- [DIRECTIONS]
For any picture in the lines below, please leave it out and copy the rest exactly.

________________________________________

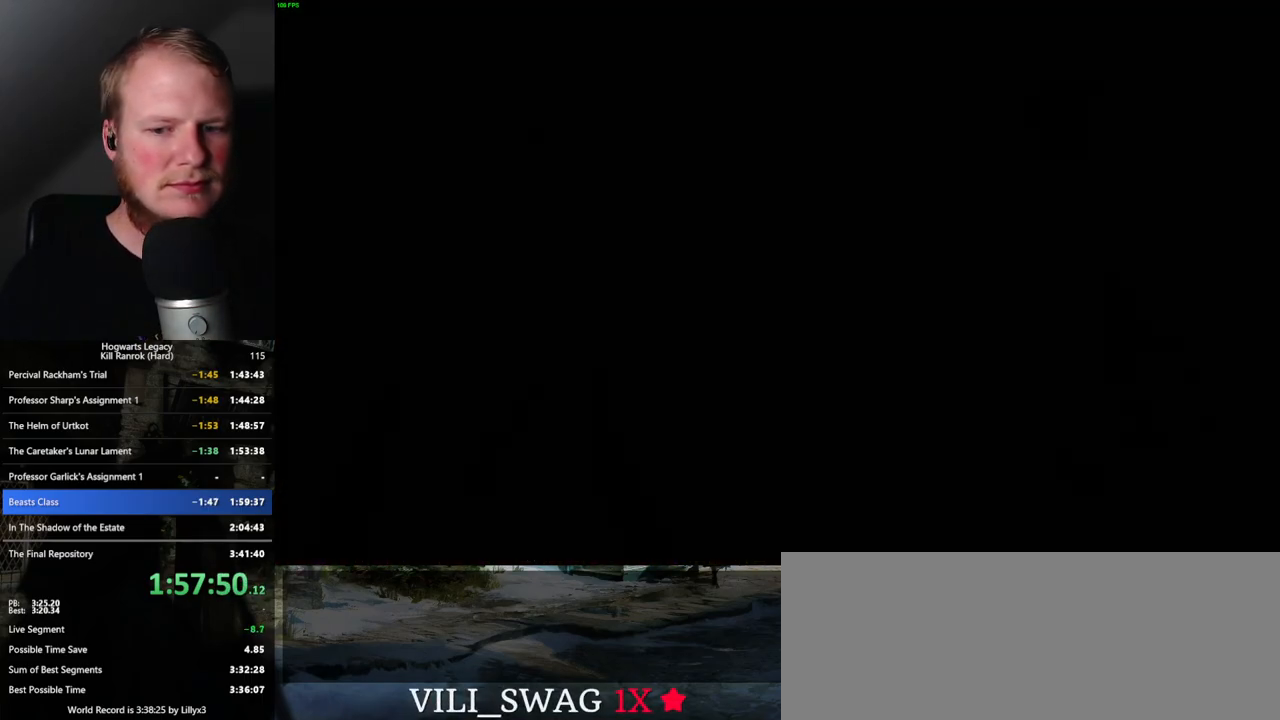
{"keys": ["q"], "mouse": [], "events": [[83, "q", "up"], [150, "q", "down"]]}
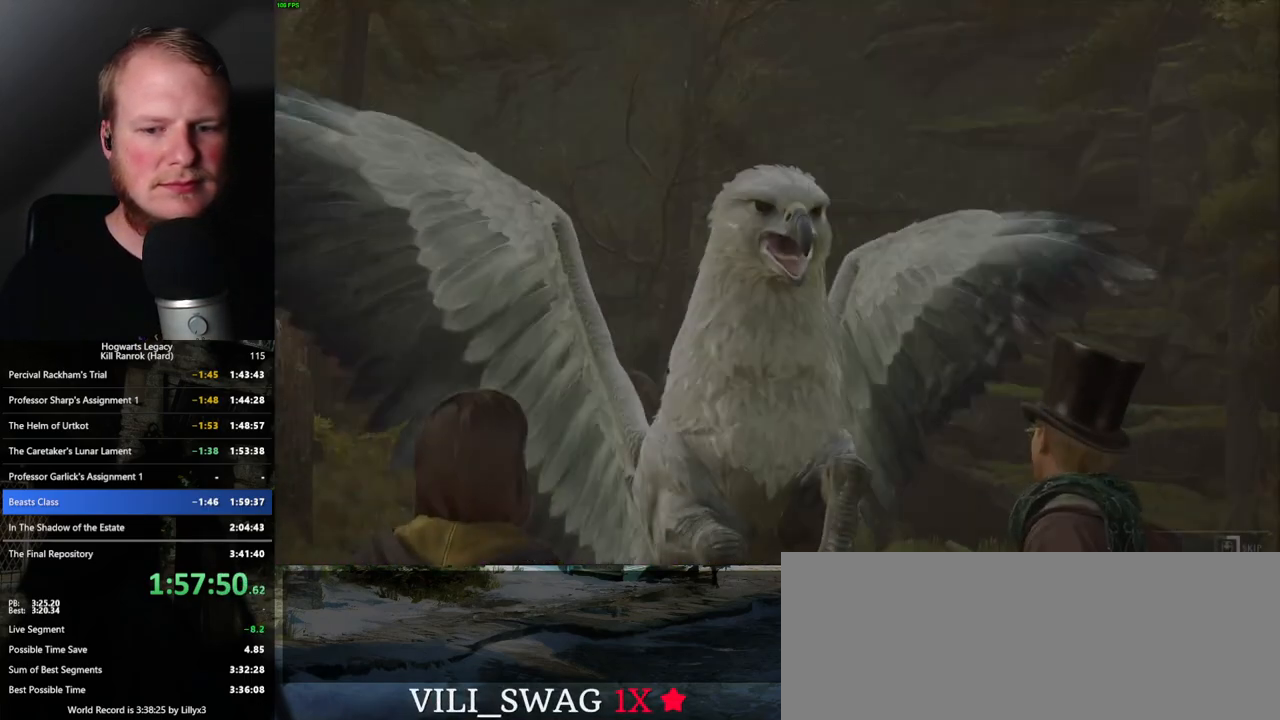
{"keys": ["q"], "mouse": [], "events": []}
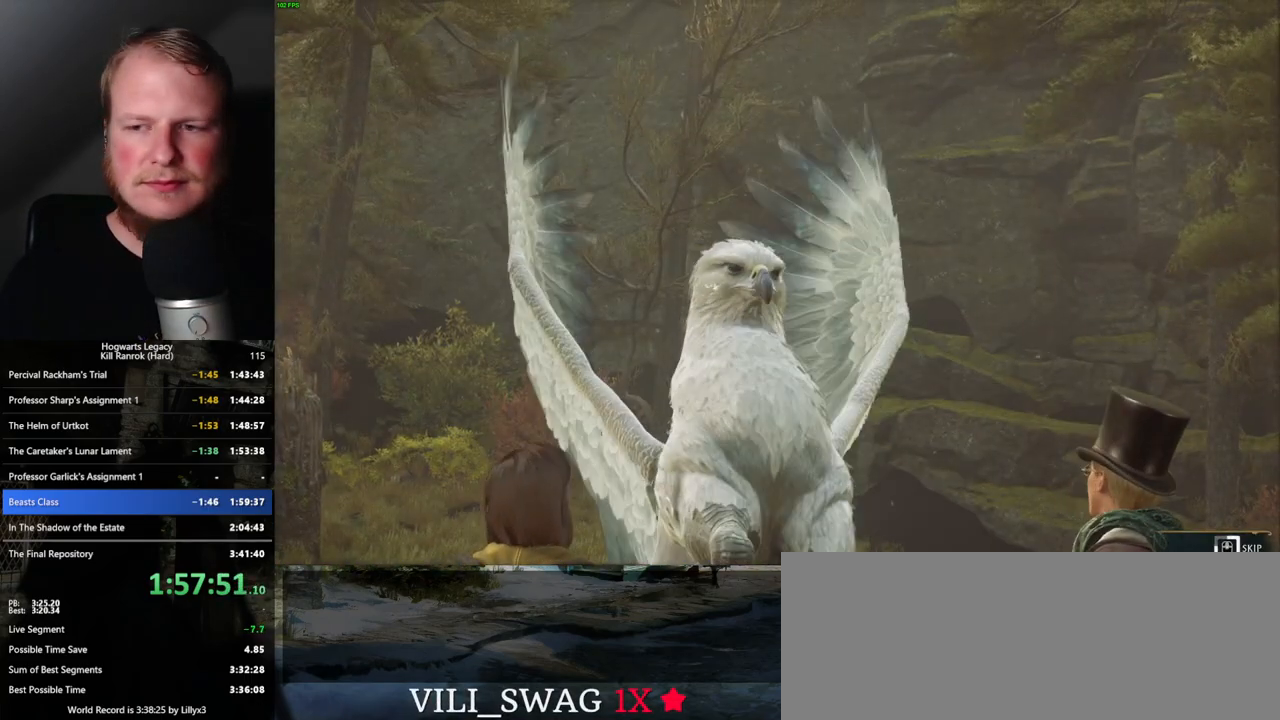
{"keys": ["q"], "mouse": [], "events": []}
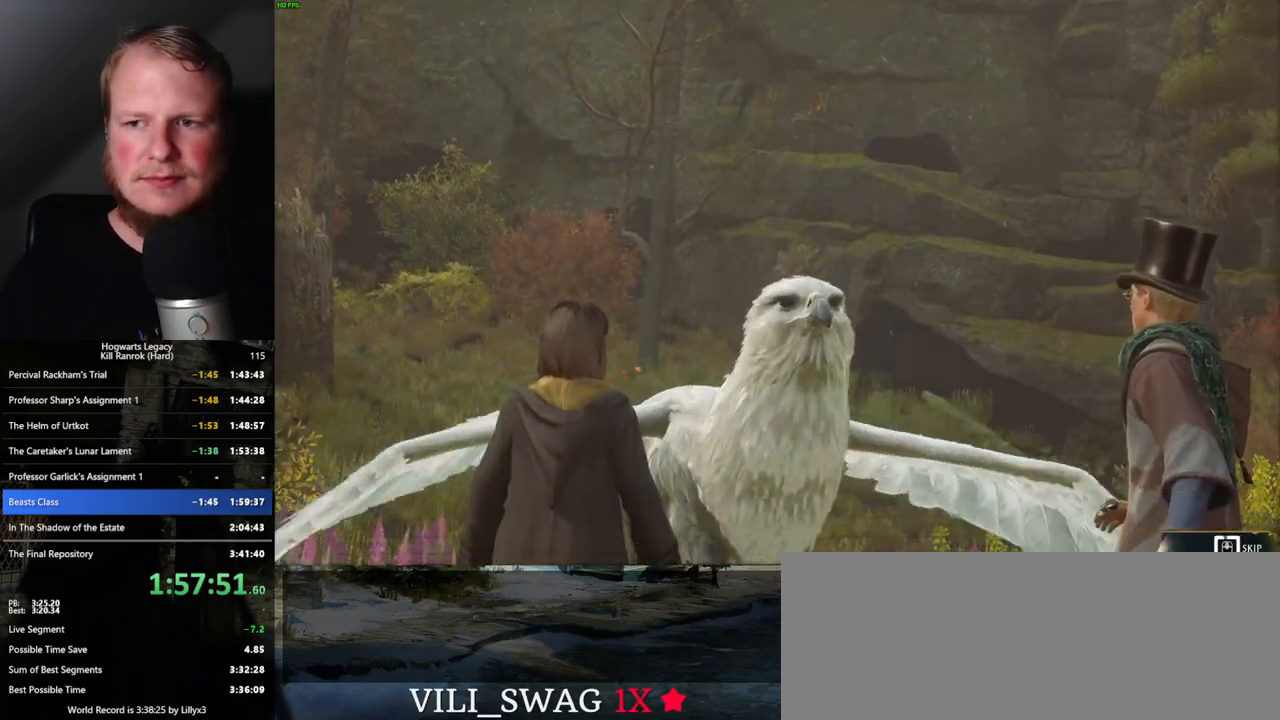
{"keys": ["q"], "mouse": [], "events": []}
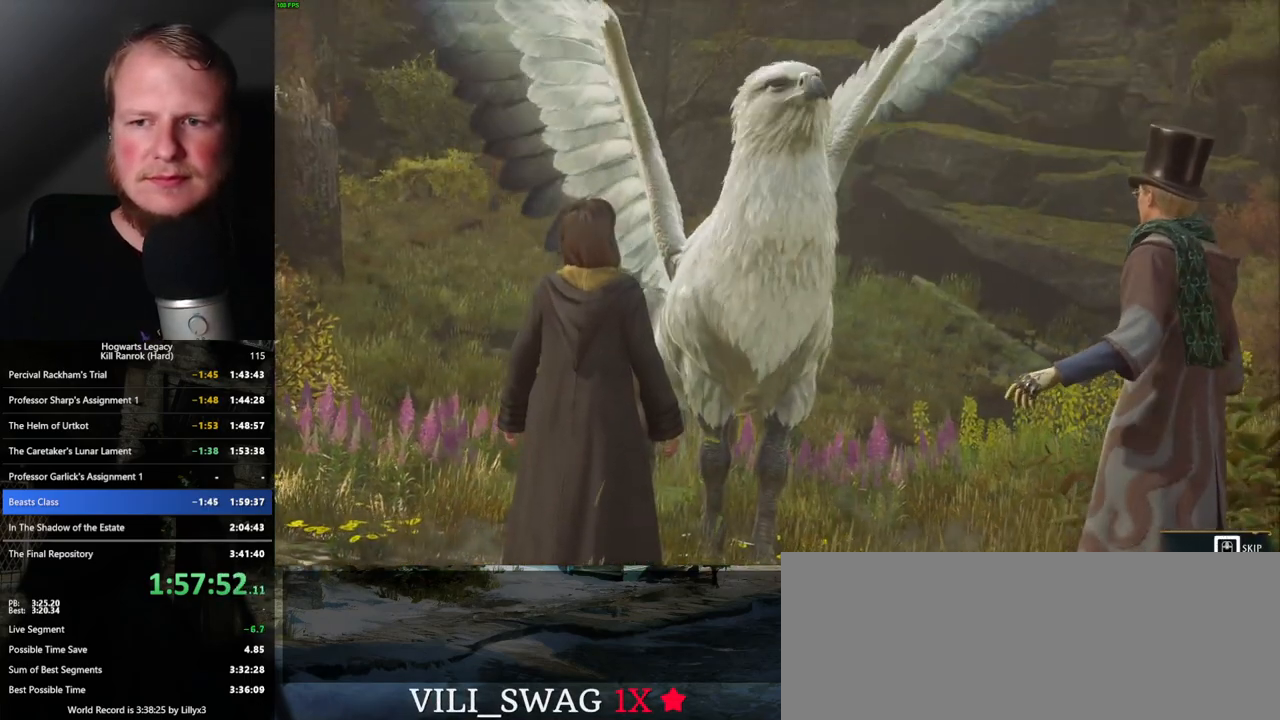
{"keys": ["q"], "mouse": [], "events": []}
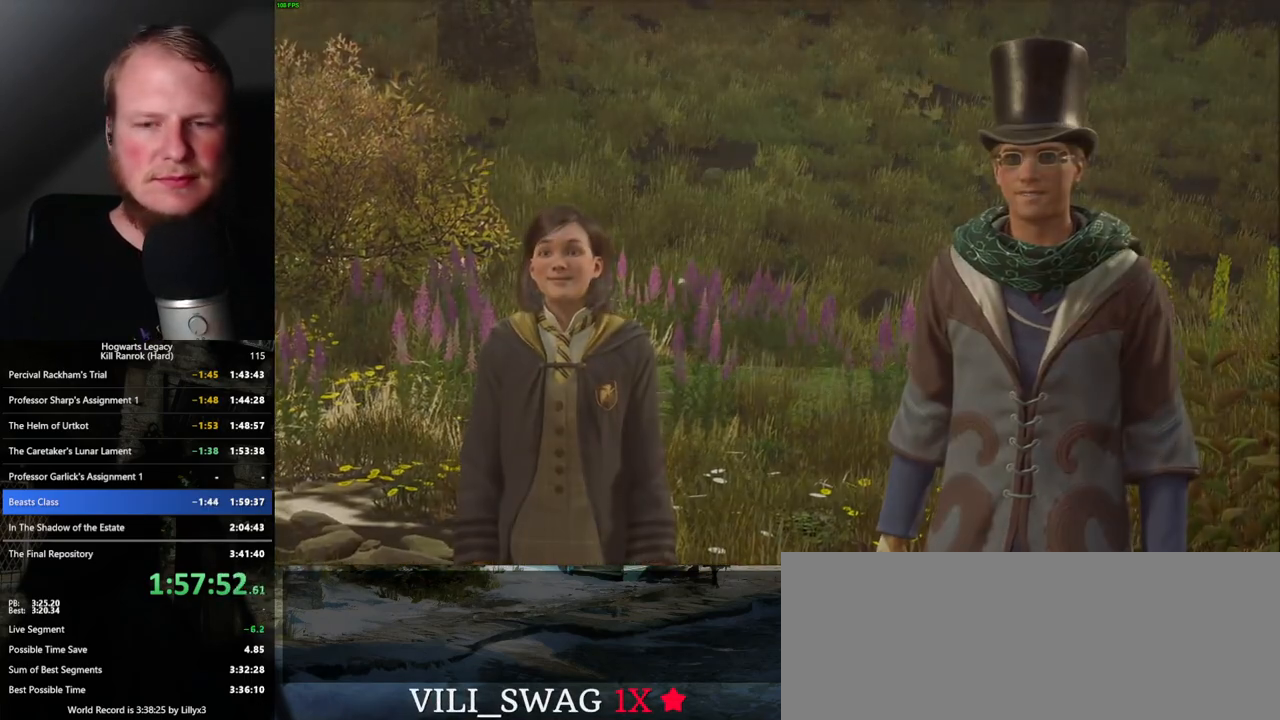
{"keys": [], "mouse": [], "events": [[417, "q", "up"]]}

________________________________________

- [ANSWER FOR THIS EXERCISE]
{"keys": ["q"], "mouse": [], "events": [[83, "q", "up"], [150, "q", "down"]]}
{"keys": ["q"], "mouse": [], "events": []}
{"keys": ["q"], "mouse": [], "events": []}
{"keys": ["q"], "mouse": [], "events": []}
{"keys": ["q"], "mouse": [], "events": []}
{"keys": [], "mouse": [], "events": [[417, "q", "up"]]}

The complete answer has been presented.